An Rhein und Ruhr. Für die Gewerkschaft NGG kommen die Corona-Fälle in Schlachthöfen nicht überraschend. Schuld sei ein “System der Ausbeutung“ durch viele Firmen.

Nach dem Massenausbruch von Corona-Infektionen in einem fleischverarbeitenden Betrieb im münsterländischen Coesfeld hat die Gewerkschaft Nahrung Genuss Gaststätten (NGG) in NRW das System stark kritisiert, mit dem viele Schlacht- und Zerlegebetriebe Menschen aus Osteuropa beschäftigen.

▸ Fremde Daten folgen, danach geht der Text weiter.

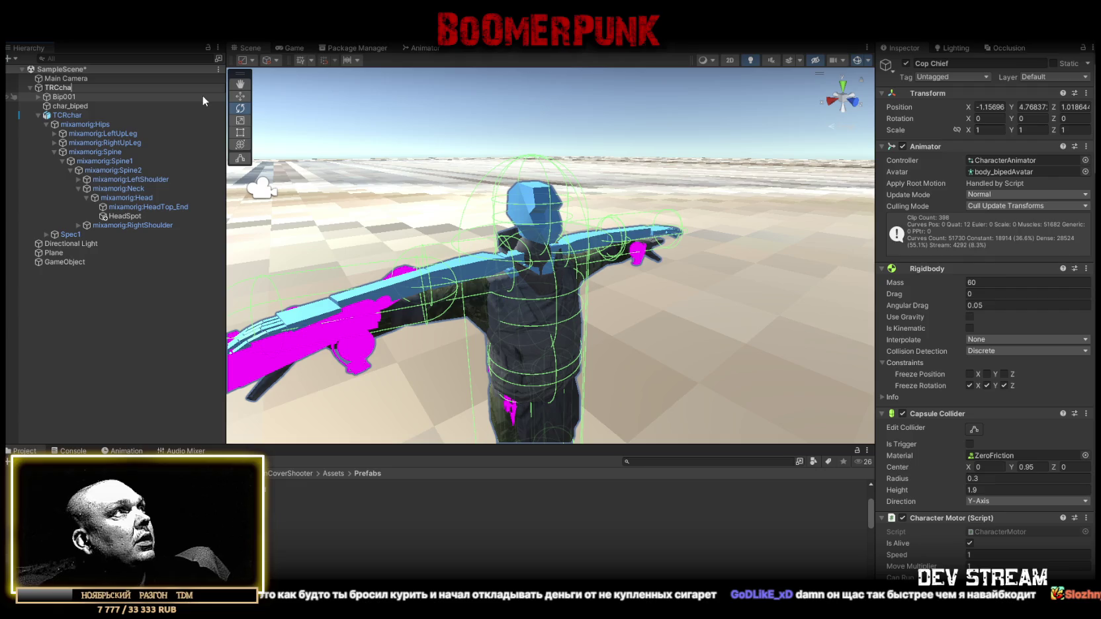
type("ters")
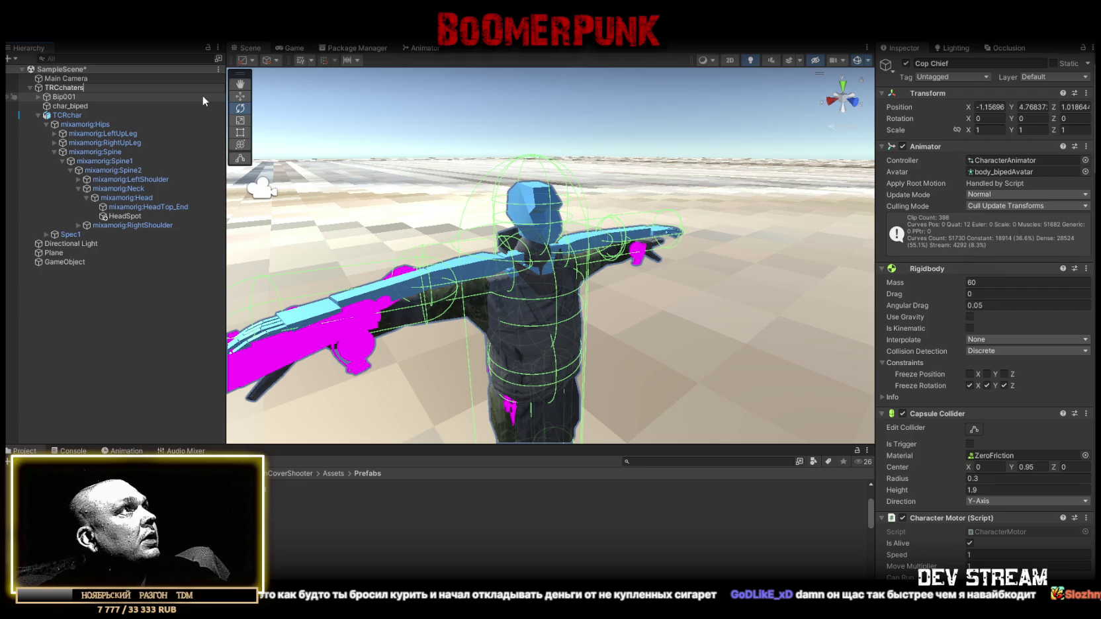
key("Return")
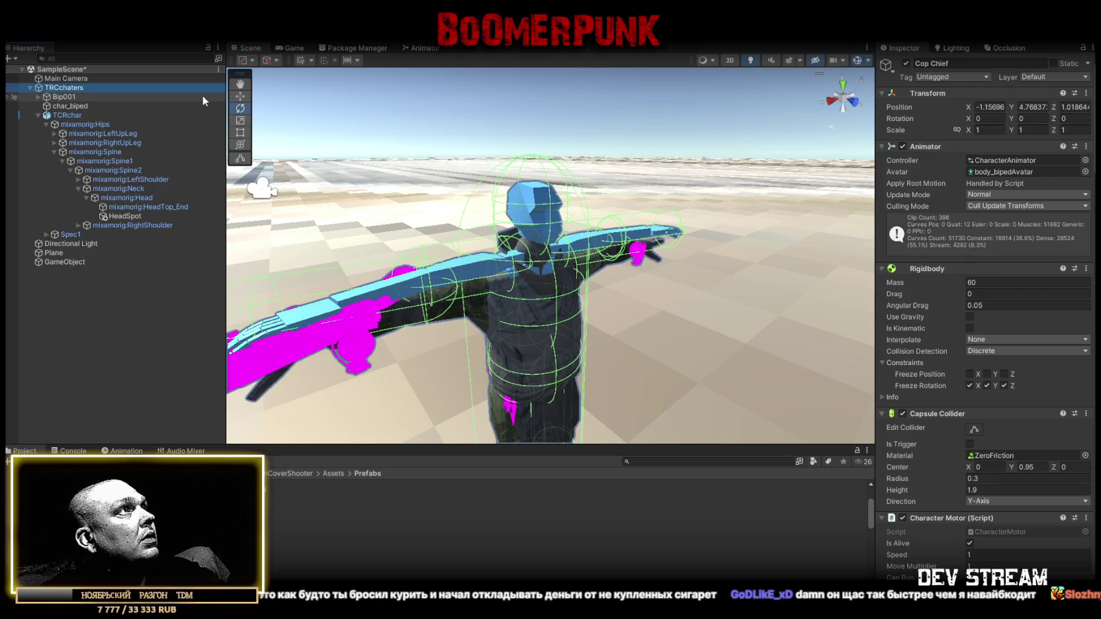
Deactivate the old Bip001 and char_biped objects
left_click(59, 97)
left_click(74, 106, "shift")
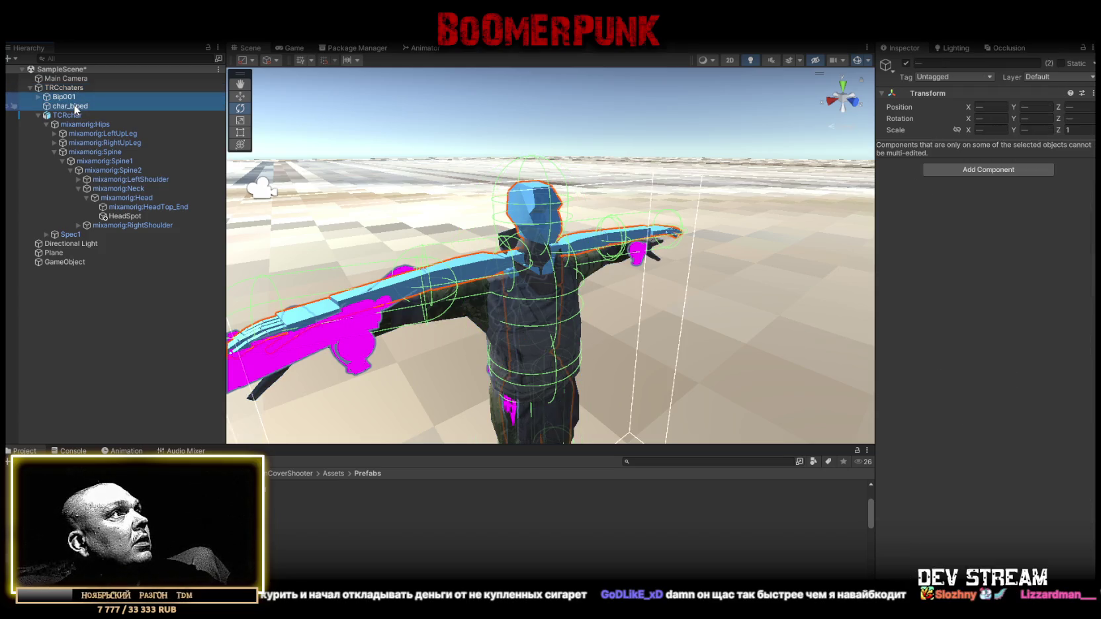
left_click(907, 64)
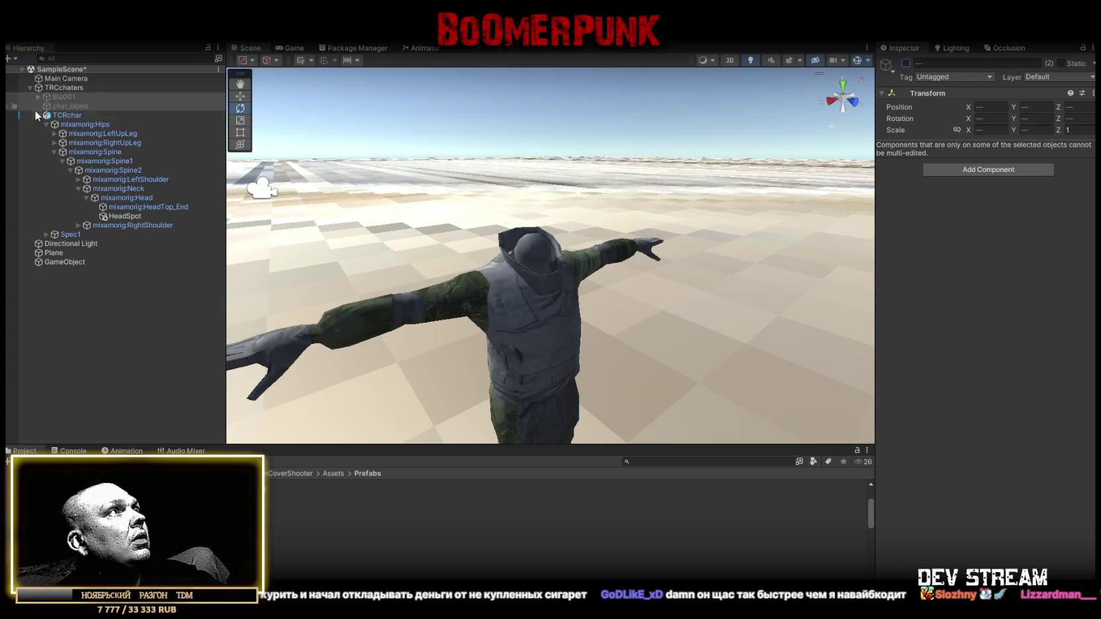
Unpack TCRchar and move mixamorig:Hips and Spec1 under TRCchaters
right_click(52, 115)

Es sei ein "System der Ausbeutung", so der Landesbezirksvorsitzende Mohamed Boudih.

Für ihn ist der Ausbruch von Corona-Fällen unter Schlachthof-Arbeitern keine Überraschung: „Es war nur eine Frage der Zeit, bis die Massenunterkünfte zu Brutherden des Virus werden.“ Die beengten Wohnverhältnisse, in denen viele der meist osteuropäischen Arbeiter hausen müssen, würden es unmöglich machen, Abstand zu halten.

Grundsätzlich sei das System ein System der Ausbeutung, so Boudih. Teilweise seien bis zu 80 Prozent der Belegschaft über Werkverträge an Subunternehmer ausgegliedert. „Die Firmen entledigen sich so jeglicher Verantwortung.“ Arbeitnehmer hätten keinen Kündigungsschutz und keine Sicherheit im Krankheitsfall. „Menschen werden bestellt wie Ware und können auch wieder abbestellt werden“, kritisiert Boudhi.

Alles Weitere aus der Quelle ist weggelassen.